*** Opening SUPPLIED MATERIAL ***
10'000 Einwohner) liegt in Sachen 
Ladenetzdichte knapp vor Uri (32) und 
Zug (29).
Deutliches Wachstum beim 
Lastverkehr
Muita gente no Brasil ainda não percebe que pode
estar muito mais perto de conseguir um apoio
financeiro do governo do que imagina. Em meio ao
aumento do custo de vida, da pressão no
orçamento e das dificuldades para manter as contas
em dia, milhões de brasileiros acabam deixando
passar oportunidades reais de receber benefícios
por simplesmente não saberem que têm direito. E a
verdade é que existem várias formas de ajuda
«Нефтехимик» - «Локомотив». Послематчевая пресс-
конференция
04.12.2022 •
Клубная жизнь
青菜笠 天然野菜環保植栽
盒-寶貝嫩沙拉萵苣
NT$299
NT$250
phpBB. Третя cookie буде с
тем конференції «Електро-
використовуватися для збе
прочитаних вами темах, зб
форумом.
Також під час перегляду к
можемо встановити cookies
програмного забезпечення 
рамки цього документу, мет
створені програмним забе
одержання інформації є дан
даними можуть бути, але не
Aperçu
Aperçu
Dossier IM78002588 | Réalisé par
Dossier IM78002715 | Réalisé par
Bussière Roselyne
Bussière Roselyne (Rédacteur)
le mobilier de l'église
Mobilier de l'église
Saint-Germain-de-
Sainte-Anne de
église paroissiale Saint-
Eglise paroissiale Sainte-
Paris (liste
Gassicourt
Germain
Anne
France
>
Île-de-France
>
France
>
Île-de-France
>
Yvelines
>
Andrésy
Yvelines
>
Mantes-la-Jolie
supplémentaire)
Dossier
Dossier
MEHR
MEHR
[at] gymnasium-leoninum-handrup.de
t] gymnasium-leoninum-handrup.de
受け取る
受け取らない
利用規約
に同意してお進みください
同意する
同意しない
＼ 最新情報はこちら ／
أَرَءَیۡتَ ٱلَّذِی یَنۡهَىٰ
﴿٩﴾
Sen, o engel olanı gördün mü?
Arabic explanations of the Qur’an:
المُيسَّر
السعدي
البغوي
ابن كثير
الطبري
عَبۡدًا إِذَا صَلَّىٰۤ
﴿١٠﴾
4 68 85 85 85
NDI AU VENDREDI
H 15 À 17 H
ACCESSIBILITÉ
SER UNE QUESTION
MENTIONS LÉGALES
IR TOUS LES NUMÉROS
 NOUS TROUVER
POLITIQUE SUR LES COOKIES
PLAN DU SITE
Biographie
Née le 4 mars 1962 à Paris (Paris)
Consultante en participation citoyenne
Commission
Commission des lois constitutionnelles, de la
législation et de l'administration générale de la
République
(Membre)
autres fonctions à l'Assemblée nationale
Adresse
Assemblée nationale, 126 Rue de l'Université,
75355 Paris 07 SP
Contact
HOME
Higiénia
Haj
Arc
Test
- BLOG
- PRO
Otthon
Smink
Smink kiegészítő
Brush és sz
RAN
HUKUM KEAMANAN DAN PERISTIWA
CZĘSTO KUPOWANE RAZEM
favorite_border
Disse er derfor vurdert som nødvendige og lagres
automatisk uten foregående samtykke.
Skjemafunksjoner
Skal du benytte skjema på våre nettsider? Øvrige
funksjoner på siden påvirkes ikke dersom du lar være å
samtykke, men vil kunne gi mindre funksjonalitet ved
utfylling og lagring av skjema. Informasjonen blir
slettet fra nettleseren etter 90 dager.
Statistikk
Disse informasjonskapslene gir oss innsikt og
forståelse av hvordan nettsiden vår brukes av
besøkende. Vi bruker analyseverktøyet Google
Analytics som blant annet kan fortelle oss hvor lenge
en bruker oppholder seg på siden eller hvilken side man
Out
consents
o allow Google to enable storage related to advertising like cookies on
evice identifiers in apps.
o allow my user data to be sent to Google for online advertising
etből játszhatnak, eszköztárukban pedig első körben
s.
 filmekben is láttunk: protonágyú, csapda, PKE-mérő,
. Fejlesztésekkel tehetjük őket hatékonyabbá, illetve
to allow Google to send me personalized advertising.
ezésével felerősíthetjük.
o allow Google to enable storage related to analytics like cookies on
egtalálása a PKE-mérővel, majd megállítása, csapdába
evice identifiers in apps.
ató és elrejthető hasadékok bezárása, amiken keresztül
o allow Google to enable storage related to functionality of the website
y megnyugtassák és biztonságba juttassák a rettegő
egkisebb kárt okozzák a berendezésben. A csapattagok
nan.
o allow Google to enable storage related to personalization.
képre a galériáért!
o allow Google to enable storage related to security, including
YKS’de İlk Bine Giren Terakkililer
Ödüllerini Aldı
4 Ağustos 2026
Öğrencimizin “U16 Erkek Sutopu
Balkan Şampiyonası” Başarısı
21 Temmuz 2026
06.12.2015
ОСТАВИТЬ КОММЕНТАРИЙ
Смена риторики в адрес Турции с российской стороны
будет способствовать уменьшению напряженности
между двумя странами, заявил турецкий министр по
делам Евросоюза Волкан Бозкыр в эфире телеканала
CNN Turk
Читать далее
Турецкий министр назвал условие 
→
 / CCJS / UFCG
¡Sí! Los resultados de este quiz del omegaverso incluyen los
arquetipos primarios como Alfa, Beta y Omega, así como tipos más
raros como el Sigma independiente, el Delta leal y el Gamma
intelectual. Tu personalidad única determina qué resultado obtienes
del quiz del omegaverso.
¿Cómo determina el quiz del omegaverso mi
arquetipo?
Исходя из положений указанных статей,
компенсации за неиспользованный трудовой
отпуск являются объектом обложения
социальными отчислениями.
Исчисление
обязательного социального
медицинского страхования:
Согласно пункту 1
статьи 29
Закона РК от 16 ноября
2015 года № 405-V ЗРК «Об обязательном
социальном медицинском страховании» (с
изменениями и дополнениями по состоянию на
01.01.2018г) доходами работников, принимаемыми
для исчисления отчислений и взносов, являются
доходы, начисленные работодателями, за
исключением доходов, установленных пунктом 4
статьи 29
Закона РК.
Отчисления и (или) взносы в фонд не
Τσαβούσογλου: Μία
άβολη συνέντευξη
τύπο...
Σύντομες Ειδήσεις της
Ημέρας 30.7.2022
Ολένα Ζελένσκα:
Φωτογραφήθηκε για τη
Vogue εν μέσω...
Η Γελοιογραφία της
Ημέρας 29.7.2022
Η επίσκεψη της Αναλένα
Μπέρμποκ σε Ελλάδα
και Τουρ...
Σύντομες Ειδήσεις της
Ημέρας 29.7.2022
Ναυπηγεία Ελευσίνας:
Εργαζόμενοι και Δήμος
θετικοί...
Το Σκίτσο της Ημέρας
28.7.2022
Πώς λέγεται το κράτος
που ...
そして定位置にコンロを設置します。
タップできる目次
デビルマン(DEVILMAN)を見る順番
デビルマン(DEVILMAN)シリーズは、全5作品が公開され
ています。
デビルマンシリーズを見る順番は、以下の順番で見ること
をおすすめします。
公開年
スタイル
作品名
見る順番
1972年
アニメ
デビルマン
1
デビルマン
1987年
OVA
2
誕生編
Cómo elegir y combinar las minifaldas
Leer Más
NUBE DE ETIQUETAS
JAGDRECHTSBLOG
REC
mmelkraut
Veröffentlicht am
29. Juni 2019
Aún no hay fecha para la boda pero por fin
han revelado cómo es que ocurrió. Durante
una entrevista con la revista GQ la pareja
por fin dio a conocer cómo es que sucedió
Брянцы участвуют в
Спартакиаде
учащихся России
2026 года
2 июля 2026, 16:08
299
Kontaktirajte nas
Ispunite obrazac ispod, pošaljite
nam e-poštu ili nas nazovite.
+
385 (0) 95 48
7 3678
*** Closing SUPPLIED MATERIAL ***
ABOUT THIS TASK: Show all lines from the records above where the word "Roselyne" occurs.

ANSWER TO THIS PROBLEM:
Bussière Roselyne
Bussière Roselyne (Rédacteur)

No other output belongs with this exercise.